Sono del primo periodo del pittore manierista parmigiano, quando aveva venti anni. Lungo le pareti del salone attiguo alla Sala dei Giganti sono venuti alla luce alcuni consistenti frammenti di pregevolissimi affreschi di Giacomo Bertoja. Artista di primo piano, se non di primissimo, è infatti un significativo esponente del secondo manierismo parmigiano. E per giunta gli affreschi, secondo quanto ha dichiarato la dottoressa Ghidiglia Quintavalle, sono del 1564, quando l’artista aveva poco più di venti anni ed era in procinto di partire per Roma. 

Si tratta pertanto di una testimonianza stimolante, in quanto del Bertoja si conoscevano soprattutto opere di un periodo posteriore. 

Difficile precisare i personaggi dell’opera anche perché il pittore varia dal campo classico, all’allegorico, al sacro, al profano. In ogni caso doveva trattarsi di una composizione imponente come testimoniano le figure di colonne e di anfore che giungono sino al pavimento, nello spazio tra due finestre.

M. CATTAFESTA

IL RESTO DEL CARLINO  19/9/63

 

 

Quel che resta della sala...

 

 

Jacopo Zanguidi, detto il Bertoja, pittore (Parma 1544-1574).

 

Nel  suo  linguaggio artistico si  unisce l’influsso del  Parmigianino a quello di  Niccolò dell’Abate, non  senza dimenticare i manieristi toscani, che operano a Roma, dove completa la sua formazione.

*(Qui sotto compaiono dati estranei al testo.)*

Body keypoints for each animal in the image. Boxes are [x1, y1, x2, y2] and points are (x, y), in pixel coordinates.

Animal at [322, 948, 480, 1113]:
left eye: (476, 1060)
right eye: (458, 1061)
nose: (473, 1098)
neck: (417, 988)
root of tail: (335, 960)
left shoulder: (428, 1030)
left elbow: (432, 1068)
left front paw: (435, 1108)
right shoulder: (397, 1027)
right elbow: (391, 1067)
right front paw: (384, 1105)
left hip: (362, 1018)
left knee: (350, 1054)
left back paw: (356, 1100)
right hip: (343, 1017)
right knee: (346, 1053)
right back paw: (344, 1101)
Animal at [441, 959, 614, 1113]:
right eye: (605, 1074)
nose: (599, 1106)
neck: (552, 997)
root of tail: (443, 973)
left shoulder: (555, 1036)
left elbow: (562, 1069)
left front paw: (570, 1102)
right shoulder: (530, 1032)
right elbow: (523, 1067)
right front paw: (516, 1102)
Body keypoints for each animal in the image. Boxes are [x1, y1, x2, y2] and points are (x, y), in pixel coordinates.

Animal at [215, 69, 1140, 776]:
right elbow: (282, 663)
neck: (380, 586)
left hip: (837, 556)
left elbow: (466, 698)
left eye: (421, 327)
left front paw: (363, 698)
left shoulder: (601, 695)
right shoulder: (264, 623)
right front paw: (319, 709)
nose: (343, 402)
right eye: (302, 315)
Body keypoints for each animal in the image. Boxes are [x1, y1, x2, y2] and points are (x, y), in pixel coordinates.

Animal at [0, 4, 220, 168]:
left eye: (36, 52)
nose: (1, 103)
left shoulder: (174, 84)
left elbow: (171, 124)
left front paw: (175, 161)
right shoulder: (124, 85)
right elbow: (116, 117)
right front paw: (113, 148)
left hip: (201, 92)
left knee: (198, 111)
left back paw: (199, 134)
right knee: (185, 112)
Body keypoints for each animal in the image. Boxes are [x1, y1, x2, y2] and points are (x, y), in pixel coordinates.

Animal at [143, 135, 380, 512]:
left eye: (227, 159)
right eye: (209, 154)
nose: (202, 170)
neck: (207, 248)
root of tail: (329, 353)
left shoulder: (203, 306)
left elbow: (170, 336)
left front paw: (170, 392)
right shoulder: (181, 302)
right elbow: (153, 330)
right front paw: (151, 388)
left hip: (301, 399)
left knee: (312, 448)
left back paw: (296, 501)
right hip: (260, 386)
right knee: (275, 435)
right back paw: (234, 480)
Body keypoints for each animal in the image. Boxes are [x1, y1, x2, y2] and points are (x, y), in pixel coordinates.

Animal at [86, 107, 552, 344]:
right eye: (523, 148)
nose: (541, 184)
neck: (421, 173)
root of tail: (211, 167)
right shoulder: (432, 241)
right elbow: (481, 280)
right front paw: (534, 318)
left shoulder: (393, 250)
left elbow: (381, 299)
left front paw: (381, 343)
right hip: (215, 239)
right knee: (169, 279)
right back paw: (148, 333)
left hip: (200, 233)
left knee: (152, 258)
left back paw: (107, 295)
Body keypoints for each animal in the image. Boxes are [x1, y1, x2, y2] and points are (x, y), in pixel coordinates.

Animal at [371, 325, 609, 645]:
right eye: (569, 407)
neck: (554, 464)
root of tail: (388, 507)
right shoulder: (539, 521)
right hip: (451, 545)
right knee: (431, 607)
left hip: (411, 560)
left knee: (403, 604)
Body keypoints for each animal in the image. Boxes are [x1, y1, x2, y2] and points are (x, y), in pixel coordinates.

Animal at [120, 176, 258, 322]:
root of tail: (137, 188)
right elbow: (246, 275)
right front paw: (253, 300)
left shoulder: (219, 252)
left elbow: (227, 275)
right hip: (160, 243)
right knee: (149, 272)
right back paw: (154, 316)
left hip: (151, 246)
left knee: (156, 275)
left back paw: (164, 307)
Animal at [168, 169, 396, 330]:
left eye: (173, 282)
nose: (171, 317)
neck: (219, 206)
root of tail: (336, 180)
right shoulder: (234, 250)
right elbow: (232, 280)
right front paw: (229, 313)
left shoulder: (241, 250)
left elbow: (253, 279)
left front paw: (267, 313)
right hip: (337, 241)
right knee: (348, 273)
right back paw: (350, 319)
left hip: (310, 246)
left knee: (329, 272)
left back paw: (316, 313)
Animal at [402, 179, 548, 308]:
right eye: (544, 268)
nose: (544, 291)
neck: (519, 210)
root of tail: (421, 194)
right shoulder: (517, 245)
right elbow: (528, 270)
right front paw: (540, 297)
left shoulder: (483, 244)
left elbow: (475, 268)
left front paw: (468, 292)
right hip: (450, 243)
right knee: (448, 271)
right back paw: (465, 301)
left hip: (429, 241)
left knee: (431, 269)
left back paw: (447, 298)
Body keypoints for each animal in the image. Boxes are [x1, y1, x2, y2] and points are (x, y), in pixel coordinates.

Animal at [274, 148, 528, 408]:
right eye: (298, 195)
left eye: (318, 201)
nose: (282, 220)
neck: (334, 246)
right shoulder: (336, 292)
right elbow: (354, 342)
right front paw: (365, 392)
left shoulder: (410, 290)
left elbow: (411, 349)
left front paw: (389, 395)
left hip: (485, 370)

Dal 1568 è infatti al servizio di Ottavio Farnese che lo manda a Roma presso il fratello, il cardinale Alessandro, per il quale dipinge all’oratorio del Gonfalone (1569-72) e nella villa di Caprarola (1572-74).

Non interrompe però i contatti con Parma dove esegue il fregio di palazzo Borri e le sale della Aetas felicior, o del Bacio, nel palazzo del Giardino, in collaborazione  con Girolamo Mirola, dal 1568 al 1570.

Frammenti staccati provenienti dal palazzo del Giardino sono visibili alla Galleria Nazionale.